» ASSIGNED TASK
Scan the data below and work out how many of its lines contain the word "cách". Give only that number.

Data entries
+--

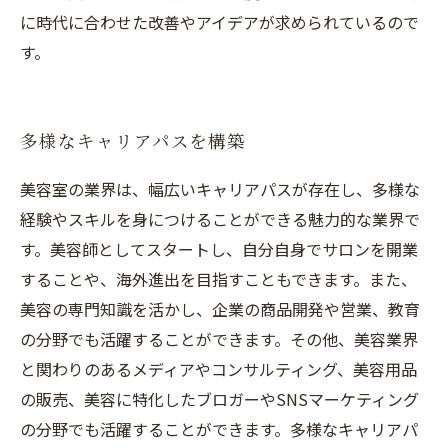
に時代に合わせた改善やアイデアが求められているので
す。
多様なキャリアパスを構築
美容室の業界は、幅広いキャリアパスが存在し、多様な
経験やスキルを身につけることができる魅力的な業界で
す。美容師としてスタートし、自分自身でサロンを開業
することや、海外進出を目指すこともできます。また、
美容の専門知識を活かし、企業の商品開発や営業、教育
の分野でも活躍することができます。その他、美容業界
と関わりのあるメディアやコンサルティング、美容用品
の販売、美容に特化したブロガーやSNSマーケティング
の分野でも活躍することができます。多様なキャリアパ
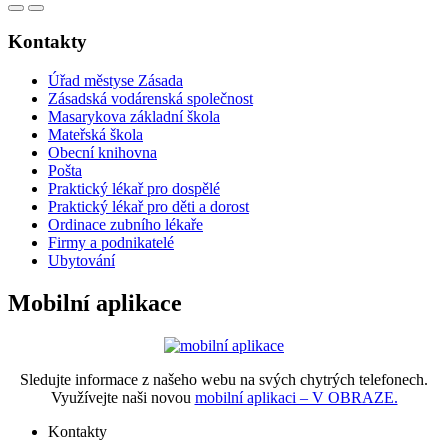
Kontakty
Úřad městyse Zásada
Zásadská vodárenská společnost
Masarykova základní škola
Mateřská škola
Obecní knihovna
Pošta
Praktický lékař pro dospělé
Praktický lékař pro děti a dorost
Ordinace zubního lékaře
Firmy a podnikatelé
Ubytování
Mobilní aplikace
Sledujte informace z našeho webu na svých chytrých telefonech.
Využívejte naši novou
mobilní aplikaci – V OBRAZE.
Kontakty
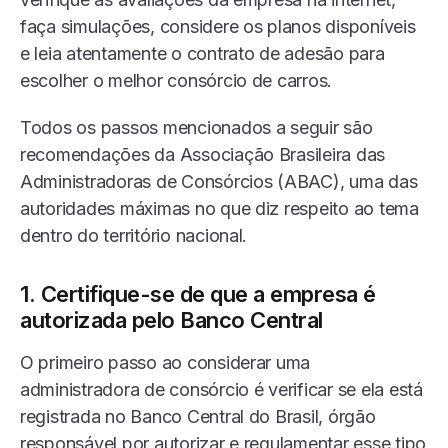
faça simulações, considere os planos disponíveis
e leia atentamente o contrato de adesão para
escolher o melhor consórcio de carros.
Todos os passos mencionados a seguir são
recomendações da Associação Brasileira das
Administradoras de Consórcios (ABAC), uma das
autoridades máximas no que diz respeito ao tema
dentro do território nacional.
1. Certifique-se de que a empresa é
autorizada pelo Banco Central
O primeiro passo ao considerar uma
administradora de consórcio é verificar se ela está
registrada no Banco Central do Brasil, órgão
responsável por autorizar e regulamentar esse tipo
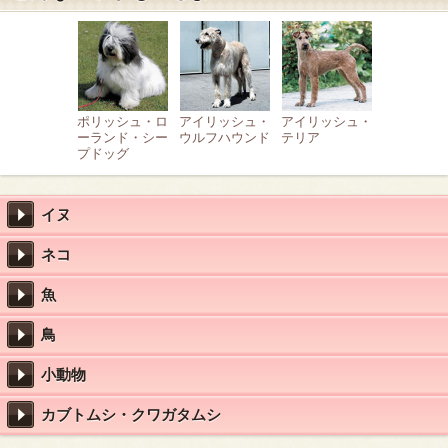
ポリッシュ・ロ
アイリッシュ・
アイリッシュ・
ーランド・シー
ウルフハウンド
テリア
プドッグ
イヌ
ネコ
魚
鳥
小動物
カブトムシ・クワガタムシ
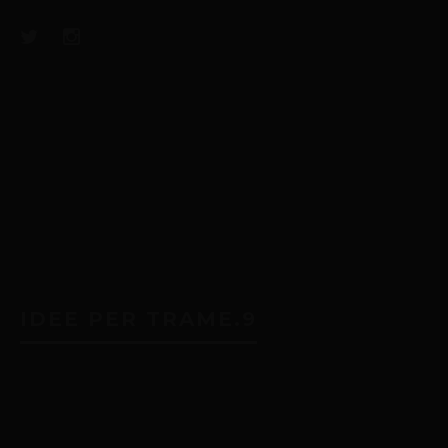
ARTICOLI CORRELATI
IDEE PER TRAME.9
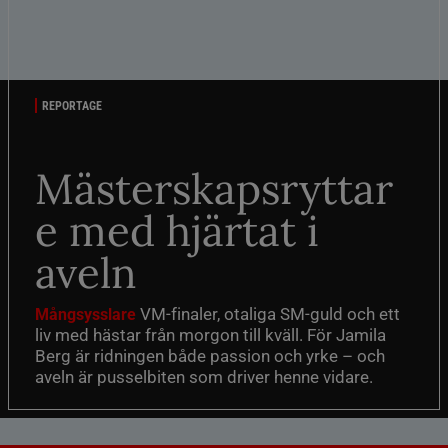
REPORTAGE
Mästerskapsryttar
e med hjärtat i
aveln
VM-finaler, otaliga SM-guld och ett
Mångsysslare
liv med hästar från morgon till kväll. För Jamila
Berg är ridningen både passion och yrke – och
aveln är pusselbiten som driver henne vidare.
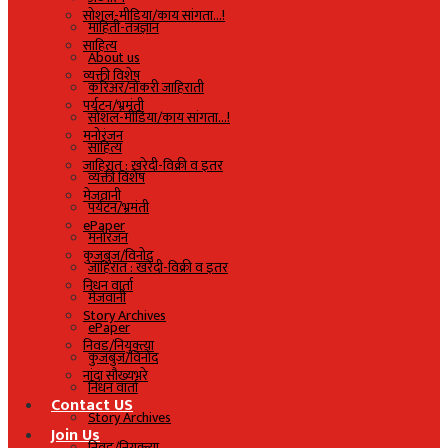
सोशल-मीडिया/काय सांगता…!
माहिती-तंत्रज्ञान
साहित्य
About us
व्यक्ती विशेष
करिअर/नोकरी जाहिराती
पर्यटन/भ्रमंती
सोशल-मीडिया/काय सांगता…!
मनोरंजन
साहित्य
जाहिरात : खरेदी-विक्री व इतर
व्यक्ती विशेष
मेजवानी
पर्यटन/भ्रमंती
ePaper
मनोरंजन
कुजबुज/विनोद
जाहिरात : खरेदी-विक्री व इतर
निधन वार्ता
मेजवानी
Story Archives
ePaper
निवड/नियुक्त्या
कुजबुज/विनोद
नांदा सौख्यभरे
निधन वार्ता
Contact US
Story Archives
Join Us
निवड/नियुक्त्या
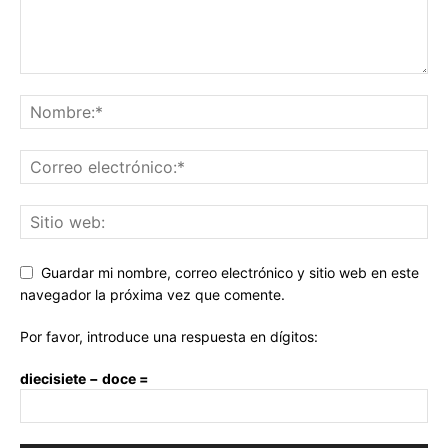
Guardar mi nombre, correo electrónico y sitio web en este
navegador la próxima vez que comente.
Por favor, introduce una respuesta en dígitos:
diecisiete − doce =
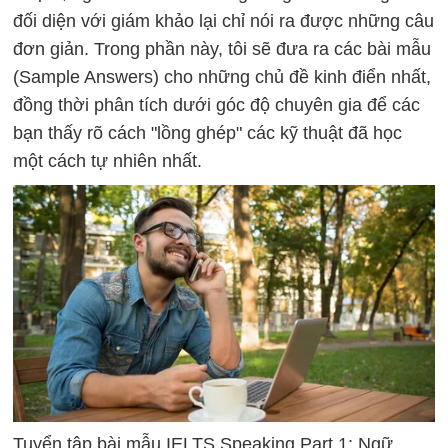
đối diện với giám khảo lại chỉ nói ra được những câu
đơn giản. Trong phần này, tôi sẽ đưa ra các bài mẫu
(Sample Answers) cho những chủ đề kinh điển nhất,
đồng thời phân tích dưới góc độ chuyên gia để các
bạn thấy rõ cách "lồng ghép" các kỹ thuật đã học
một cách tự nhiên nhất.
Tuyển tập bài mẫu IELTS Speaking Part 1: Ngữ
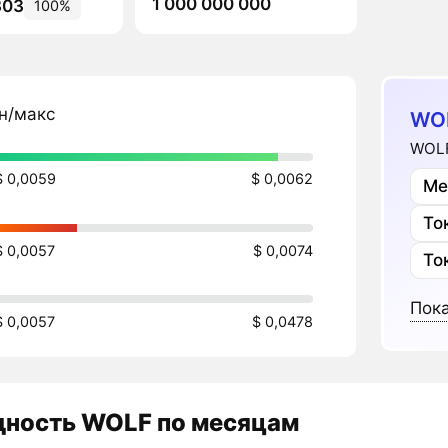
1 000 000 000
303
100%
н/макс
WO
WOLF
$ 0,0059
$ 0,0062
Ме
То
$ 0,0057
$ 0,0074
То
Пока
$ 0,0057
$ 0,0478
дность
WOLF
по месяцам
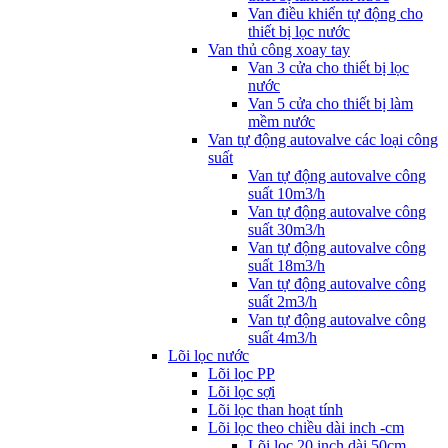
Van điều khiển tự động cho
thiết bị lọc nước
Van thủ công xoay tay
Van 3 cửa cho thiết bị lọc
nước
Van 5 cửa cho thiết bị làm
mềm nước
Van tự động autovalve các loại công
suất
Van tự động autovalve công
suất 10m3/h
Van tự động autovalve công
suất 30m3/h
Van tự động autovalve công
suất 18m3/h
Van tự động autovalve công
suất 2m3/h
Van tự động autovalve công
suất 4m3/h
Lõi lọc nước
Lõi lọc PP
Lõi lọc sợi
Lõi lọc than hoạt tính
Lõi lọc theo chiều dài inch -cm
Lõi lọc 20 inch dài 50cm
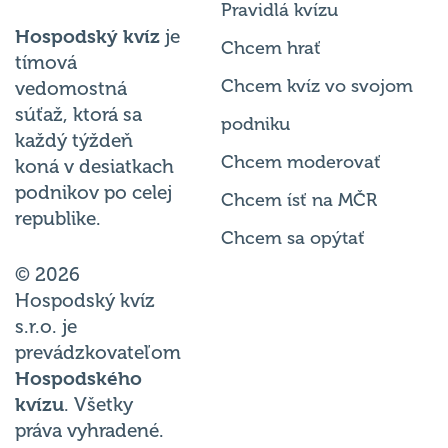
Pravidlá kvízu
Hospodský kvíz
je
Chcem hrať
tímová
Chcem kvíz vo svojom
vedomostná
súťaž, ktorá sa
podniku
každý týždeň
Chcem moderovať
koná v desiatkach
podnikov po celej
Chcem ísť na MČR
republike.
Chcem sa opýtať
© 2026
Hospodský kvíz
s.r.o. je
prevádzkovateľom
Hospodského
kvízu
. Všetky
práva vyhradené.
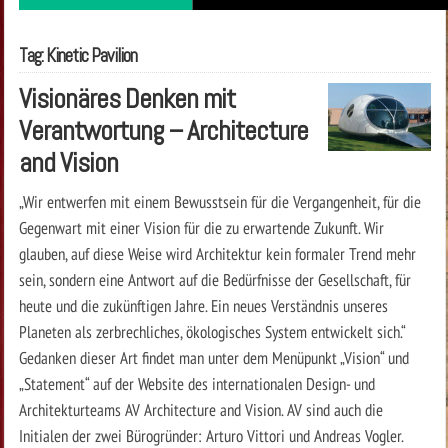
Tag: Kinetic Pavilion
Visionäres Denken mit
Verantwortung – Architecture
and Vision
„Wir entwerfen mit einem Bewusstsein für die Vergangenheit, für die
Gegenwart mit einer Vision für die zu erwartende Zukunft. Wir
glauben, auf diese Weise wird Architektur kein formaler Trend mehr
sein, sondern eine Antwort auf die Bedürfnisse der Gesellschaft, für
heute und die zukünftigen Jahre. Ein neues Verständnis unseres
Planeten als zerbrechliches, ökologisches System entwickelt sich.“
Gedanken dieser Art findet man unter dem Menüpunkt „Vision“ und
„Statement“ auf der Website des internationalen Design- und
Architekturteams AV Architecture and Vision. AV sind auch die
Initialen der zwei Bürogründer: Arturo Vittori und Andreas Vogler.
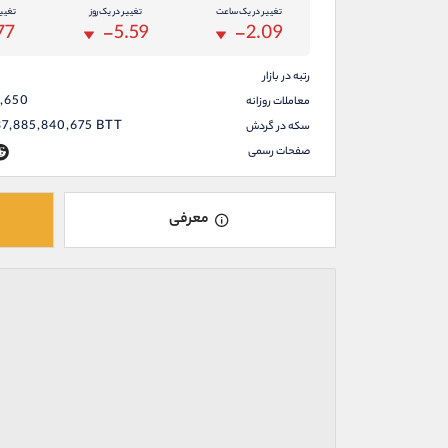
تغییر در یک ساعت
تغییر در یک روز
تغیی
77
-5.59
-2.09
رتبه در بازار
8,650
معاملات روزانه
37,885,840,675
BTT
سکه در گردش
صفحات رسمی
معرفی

+--

» ANSWER BOX
2